Material for the task Block Start

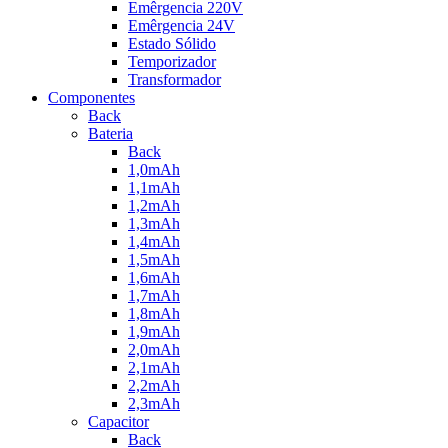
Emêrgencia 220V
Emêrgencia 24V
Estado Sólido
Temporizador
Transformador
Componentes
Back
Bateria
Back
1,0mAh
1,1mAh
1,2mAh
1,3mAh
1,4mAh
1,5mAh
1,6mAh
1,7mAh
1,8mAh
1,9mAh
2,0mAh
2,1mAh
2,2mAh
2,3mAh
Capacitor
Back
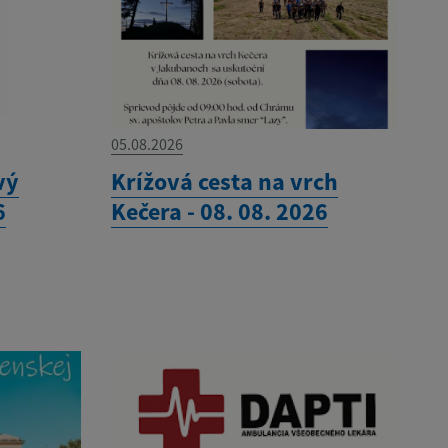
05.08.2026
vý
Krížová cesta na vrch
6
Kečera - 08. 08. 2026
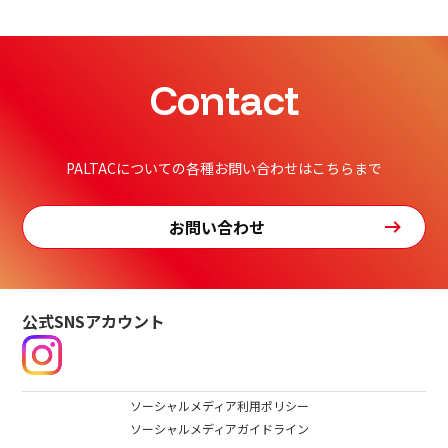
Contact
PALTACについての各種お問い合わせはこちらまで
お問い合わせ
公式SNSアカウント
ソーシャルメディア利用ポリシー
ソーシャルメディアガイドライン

Material for the task Block End
Material for the task Block Start

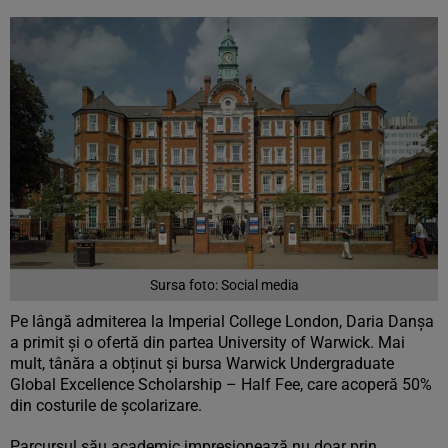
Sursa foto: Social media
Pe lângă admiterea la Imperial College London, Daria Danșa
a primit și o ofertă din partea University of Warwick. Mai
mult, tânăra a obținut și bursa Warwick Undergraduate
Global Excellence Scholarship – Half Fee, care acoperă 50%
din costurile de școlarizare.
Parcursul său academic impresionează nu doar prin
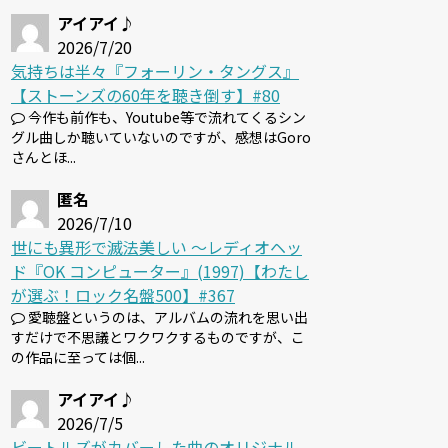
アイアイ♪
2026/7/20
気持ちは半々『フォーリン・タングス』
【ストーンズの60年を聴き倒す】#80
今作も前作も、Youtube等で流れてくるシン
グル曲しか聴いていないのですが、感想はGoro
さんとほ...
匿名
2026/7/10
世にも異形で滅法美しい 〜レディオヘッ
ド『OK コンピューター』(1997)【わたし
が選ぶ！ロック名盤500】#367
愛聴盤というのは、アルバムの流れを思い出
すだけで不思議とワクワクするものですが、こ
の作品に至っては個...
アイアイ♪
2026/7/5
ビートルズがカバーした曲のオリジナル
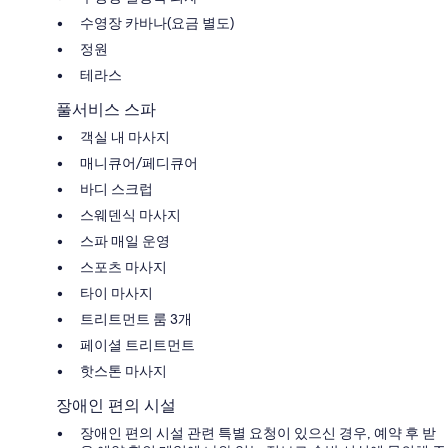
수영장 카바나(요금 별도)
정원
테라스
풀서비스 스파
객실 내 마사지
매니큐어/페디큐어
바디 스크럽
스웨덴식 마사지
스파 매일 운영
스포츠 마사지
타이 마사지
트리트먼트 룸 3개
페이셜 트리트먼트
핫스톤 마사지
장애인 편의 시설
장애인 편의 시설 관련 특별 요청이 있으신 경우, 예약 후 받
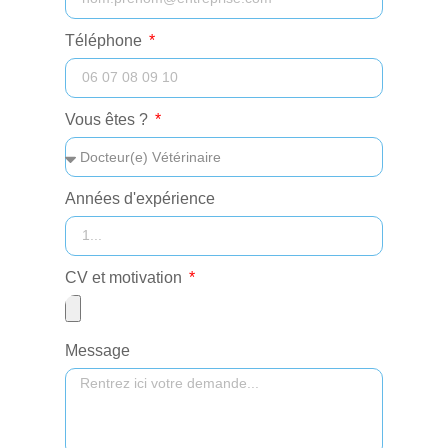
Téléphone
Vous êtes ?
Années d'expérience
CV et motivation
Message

Material for the task Block End

- _Task to complete_:
Lay out the data from the line containing "Sursa foto: Social media" through the line containing "ビートルズがカバーした曲のオリジナル" as a Markdown table with the columns No. and Line, skipping blank lines. Leave the pictures out of the table.

- _Answer box_:
| No. | Line |
|---|---|
| 1 | Sursa foto: Social media |
| 2 | Pe lângă admiterea la Imperial College London, Daria Danșa |
| 3 | a primit și o ofertă din partea University of Warwick. Mai |
| 4 | mult, tânăra a obținut și bursa Warwick Undergraduate |
| 5 | Global Excellence Scholarship – Half Fee, care acoperă 50% |
| 6 | din costurile de școlarizare. |
| 7 | Parcursul său academic impresionează nu doar prin |
| 8 | アイアイ♪ |
| 9 | 2026/7/20 |
| 10 | 気持ちは半々『フォーリン・タングス』 |
| 11 | 【ストーンズの60年を聴き倒す】#80 |
| 12 | 今作も前作も、Youtube等で流れてくるシン |
| 13 | グル曲しか聴いていないのですが、感想はGoro |
| 14 | さんとほ... |
| 15 | 匿名 |
| 16 | 2026/7/10 |
| 17 | 世にも異形で滅法美しい 〜レディオヘッ |
| 18 | ド『OK コンピューター』(1997)【わたし |
| 19 | が選ぶ！ロック名盤500】#367 |
| 20 | 愛聴盤というのは、アルバムの流れを思い出 |
| 21 | すだけで不思議とワクワクするものですが、こ |
| 22 | の作品に至っては個... |
| 23 | アイアイ♪ |
| 24 | 2026/7/5 |
| 25 | ビートルズがカバーした曲のオリジナル |